L’absence d’entretien est une cause d’annulation de la convention de rupture, mais c’est à celui qui invoque cette cause d’en établir l’existence.

 

Arrêt de la chambre sociale de la Cour de cassation du 1er décembre 2016 (pourvoi n° 15-21.609)

 

 

Les faits :

 

Un employeur et un salarié concluent une rupture conventionnelle.

Le formulaire de rupture précise qu’il y a eu un entretien préalable.

Il est homologué tacitement par l’Inspection du Travail.

Le salarié a par la suite saisi le Conseil de prud’hommes, invoquant la nullité de la rupture conventionnelle pour cause d’absence d’entretien préalable.

Le Conseil de prud’hommes puis la Cour d’appel lui donnent raison au motif que l’employeur n’a pas rapporté la preuve de l’existence d’un entretien préalable.

La Cour de cassation casse l’arrêt de la Cour d’Appel au motif qu’il appartient à celui qui invoque une cause de nullité (en l’espèce le salarié) d’en établir l’existence.

 

 

Commentaire :

 

* La décision de la Cour de cassation rappelle d’abord sans surprise la règle selon laquelle la rupture conventionnelle d’un contrat de travail ne peut valablement intervenir qu’après un ou plusieurs entretiens entre l’employeur et le salarié, en application de l’article L 1237-12 du code du travail.

Ce texte ne précise pas combien d’entretiens sont nécessaires mais il est admis tant par l’Inspection du travail qui doit homologuer la rupture que par les juridictions prud’homales qu’un seul entretien suffit.

Si un entretien suffit, un entretien est en revanche nécessaire sous peine de nullité de la rupture conventionnelle.

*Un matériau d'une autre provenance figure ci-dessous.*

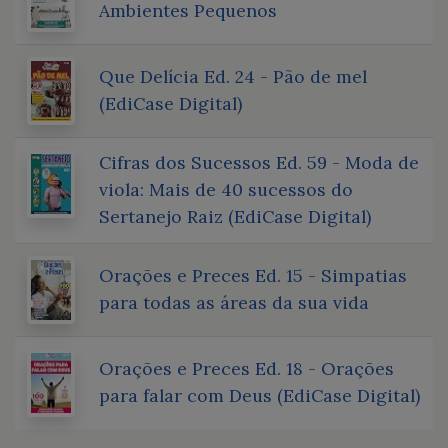
Ambientes Pequenos
Que Delícia Ed. 24 - Pão de mel
(EdiCase Digital)
Cifras dos Sucessos Ed. 59 - Moda de
viola: Mais de 40 sucessos do
Sertanejo Raiz (EdiCase Digital)
Orações e Preces Ed. 15 - Simpatias
para todas as áreas da sua vida
Orações e Preces Ed. 18 - Orações
para falar com Deus (EdiCase Digital)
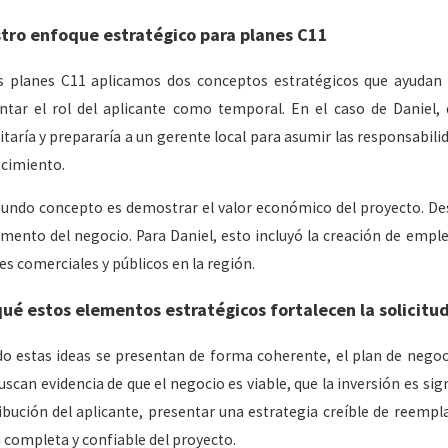
tro enfoque estratégico para planes C11
s planes C11 aplicamos dos conceptos estratégicos que ayudan a
ntar el rol del aplicante como temporal. En el caso de Daniel,
itaría y prepararía a un gerente local para asumir las responsabil
ecimiento.
gundo concepto es demostrar el valor económico del proyecto. Des
mento del negocio. Para Daniel, esto incluyó la creación de empl
es comerciales y públicos en la región.
qué estos elementos estratégicos fortalecen la solicitu
o estas ideas se presentan de forma coherente, el plan de negocio
scan evidencia de que el negocio es viable, que la inversión es sign
ibución del aplicante, presentar una estrategia creíble de reemp
n completa y confiable del proyecto.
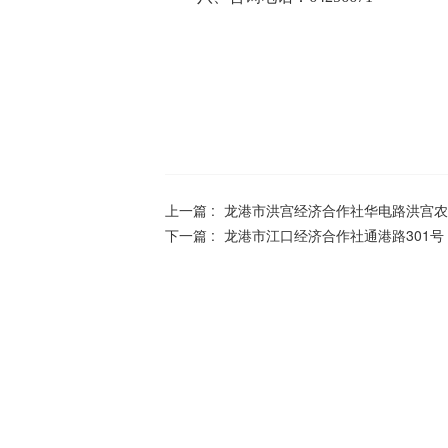
上一篇 :
龙港市洪宫经济合作社华电路洪宫农
下一篇 :
龙港市江口经济合作社通港路301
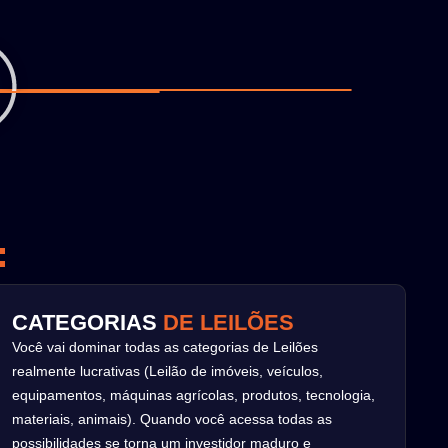
:
CATEGORIAS
DE LEILÕES
Você vai dominar todas as categorias de Leilões
realmente lucrativas (Leilão de imóveis, veículos,
equipamentos, máquinas agrícolas, produtos, tecnologia,
materiais, animais). Quando você acessa todas as
possibilidades se torna um investidor maduro e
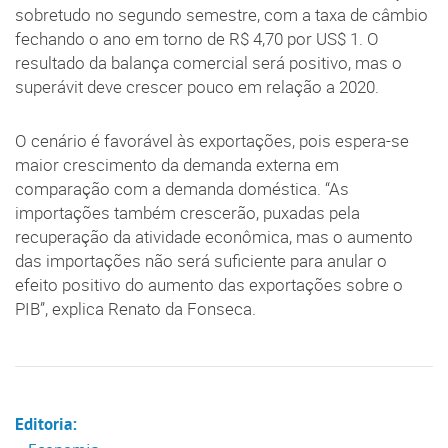
sobretudo no segundo semestre, com a taxa de câmbio
fechando o ano em torno de R$ 4,70 por US$ 1. O
resultado da balança comercial será positivo, mas o
superávit deve crescer pouco em relação a 2020.
O cenário é favorável às exportações, pois espera-se
maior crescimento da demanda externa em
comparação com a demanda doméstica. “As
importações também crescerão, puxadas pela
recuperação da atividade econômica, mas o aumento
das importações não será suficiente para anular o
efeito positivo do aumento das exportações sobre o
PIB”, explica Renato da Fonseca.
Editoria:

Cette formalité procédurale a été prévue pour garantir la liberté de consentement du salarié.

 

* La seconde partie de l’arrêt commenté est plus surprenante, la Cour de cassation jugeant que c’est à celui qui invoque l’absence d’entretien (qui en pratique sera le salarié) de rapporter la preuve de ce manquement.

S’il existe une règle générale selon laquelle c’est à celui qui invoque une nullité d’établir l’existence de la cause susceptible d’entraîner l’annulation de la convention, il existe une autre règle tout aussi connue selon laquelle il n’est pas possible de rapporter une preuve négative.

Or, il est difficile voire impossible de prouver qu’un entretien n’a pas eu lieu.

En réalité, la Cour de cassation a refusé de mettre à la charge de l’employeur l’obligation – non prévue par les textes – de rapporter la preuve de l’existence de l’entretien préalable alors qu’il n’existe aucune obligation de convocation.

Ainsi, la mention dans le formulaire de rupture d’une date d’entretien fait présumer la réalisation effective d’un entretien préalable.

Les décisions de la chambre sociale de la Cour de cassation n’étant pas souvent favorable aux employeurs, celle-ci méritait bien quelques commentaires.

 

 

Les conseils du professionnel :

 

L’employeur a tout intérêt à mentionner une date d’entretien dans le formulaire de rupture.

Par ailleurs, pour éviter d’autre contestation, il lui est aussi conseillé d’inviter le salarié qui accepte la rupture conventionnelle de ne pas signer le formulaire de rupture le même jour que l’entretien, ce pour lui permettre de prendre le temps de la réflexion et le cas échéant de se faire conseiller.

De son côté, le salarié a intérêt à relire attentivement l’ensemble du formulaire de rupture et pas seulement la partie mentionnant l’indemnité de rupture.

Dans l’hypothèse où aucun entretien n’aurait eu lieu, il lui faudra demander à l’employeur de modifier le formulaire qui mentionne une date d’entretien et à défaut de modification, il devra refuser de signer le formulaire présenté.